Trata-se de ações que as pessoas fazem em nome da classe média, apesar de não compreender muito bem a que refere o conceito.

Exato. Por isso, preocupamo-nos pelo modo como a noção se constrói na história e também pelas maneiras em que adquire um lugar no espaço público. Trata-se de uma construção que não pode ser pensada só como algo inevitável do desenvolvimento do capitalismo, mas que em cada contexto nacional adquire particularidades.

Custa-me compreender de que maneira falar de “sociedade de classes” continua sendo operativo em um contexto como o atual. Sua conceitualização, outra vez, se torna inevitável.

Há duas maneiras de pensar as classes sociais: por um lado, como estruturas objetivas que condicionam as ações dos seres humanos e, por outro, como discursos que configuram um modo de falar sobre a desigualdade. Esta última conceitualização me resulta interessante porque convida a pensar a classe média como uma forma de linguagem, como um modo de classificar.

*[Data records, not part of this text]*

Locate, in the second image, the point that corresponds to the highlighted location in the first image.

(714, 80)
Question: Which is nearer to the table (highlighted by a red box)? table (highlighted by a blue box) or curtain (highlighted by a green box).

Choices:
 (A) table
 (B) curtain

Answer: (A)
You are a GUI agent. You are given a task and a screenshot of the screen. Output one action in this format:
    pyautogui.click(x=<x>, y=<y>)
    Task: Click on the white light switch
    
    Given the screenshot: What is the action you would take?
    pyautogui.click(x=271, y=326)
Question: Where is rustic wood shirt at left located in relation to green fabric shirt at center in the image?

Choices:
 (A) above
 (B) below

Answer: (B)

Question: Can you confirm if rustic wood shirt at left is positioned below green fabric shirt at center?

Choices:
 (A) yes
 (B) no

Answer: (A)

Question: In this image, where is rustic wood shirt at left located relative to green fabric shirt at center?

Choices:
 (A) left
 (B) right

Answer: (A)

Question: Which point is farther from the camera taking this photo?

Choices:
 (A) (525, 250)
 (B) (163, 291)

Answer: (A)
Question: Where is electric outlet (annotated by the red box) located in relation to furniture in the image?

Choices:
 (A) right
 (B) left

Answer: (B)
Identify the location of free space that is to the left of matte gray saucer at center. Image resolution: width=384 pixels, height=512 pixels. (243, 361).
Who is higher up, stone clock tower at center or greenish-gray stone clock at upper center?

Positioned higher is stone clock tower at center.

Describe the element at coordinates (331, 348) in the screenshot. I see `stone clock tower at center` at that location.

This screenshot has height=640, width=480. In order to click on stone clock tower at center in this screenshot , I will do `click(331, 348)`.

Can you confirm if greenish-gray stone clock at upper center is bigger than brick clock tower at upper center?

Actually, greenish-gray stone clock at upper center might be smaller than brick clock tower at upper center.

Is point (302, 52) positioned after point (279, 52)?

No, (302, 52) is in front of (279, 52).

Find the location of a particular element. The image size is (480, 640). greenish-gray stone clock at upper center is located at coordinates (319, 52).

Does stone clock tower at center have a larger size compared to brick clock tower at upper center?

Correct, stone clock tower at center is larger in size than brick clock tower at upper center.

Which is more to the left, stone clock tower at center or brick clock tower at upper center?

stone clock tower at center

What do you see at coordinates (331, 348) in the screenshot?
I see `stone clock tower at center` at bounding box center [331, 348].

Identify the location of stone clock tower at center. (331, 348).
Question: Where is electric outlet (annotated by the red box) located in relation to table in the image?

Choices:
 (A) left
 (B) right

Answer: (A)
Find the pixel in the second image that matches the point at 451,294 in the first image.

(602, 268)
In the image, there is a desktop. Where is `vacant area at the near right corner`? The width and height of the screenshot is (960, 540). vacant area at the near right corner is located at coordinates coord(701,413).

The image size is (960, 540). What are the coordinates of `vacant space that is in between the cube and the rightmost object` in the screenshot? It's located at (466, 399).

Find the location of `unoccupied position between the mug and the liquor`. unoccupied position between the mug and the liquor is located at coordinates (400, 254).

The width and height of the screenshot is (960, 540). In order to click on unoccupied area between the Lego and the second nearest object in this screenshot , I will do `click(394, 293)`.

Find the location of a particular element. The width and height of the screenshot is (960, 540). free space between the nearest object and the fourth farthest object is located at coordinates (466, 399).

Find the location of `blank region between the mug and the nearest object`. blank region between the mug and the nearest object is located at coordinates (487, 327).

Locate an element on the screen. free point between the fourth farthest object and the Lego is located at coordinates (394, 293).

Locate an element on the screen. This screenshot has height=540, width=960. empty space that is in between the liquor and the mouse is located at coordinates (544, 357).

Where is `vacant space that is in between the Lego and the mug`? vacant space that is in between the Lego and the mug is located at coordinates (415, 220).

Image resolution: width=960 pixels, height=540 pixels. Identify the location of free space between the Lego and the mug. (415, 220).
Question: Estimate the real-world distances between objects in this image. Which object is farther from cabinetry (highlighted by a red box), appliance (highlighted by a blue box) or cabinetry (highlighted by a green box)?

Uma forma de linguagem que tem seu correlato em ações concretas.

É claro. O problema contido nesta última perspectiva é que não é possível se desentender das condições que favorecem certas formas de classificação e não outras. Então, torna-se necessário abrir o leque, pois se poderia suprimir o conceito de classe social, mas não a desigualdade. Nesta linha, o propósito é correr o eixo da classe social entendida a partir de uma visão universal e objetivista, para outro enfoque que resgate sua existência social e valorize as peculiaridades de cada contexto como fatores substantivos. É necessário analisar o modo como o estado (ou os estados de diversos países), a partir de suas políticas públicas, compreende seu significado. É o poder público que enche de conteúdos esse espaço e que decide, com base em discursos e formas de linguagem, ações que regulam aspectos centrais da vida social como o matrimônio, a descendência e a circulação de bens.

E, neste marco, o que é a mobilidade social? Que vigência o conceito possui? Em princípio, pressupõe que as populações sempre apontam ao progresso.

Quando comecei com minhas pesquisas, reunia-me de maneira periódica com diferentes grupos sociais que se identificavam como parte da classe média e que, após a crise de 2001, sentiam-se despontados. Manifestavam que “tinham feito tudo certo”, que “tinham cumprido com seus deveres cidadãos”, mas que naquele momento “passavam mal” porque os governos atendiam e privilegiavam “aqueles setores que pretendiam viver do Estado” e conquistar objetivos sem esforço, porque eram “preguiçosos” e “cabecinhas pretas”. Seus discursos permitiam entrever com facilidade que seu fracasso não tinha a ver com suas próprias responsabilidades, porque sentiam que tinham realizado tudo corretamente e que tinham procedido moralmente bem.

O mérito.

Exato. O que acontecia era que esses grupos não conseguiam cumprir com o sonho da mobilidade social ascendente, que rememorava a velha cultura do trabalho e o esforço. Aqui, também é discutível a relação (quase) casual entre imigração europeia, mobilidade social ascendente e classe média. Um relato de origem que se atualiza de maneira constante e promove uma dimensão moral que tende ao estigma, porque apesar de fazer parte do discurso, tem seus efeitos. Sem ir muito longe, quando Mauricio Macri apelava durante a campanha à “necessidade de voltar a ser um país de classe média”, recorria de forma precisa a tal tipo de sentido.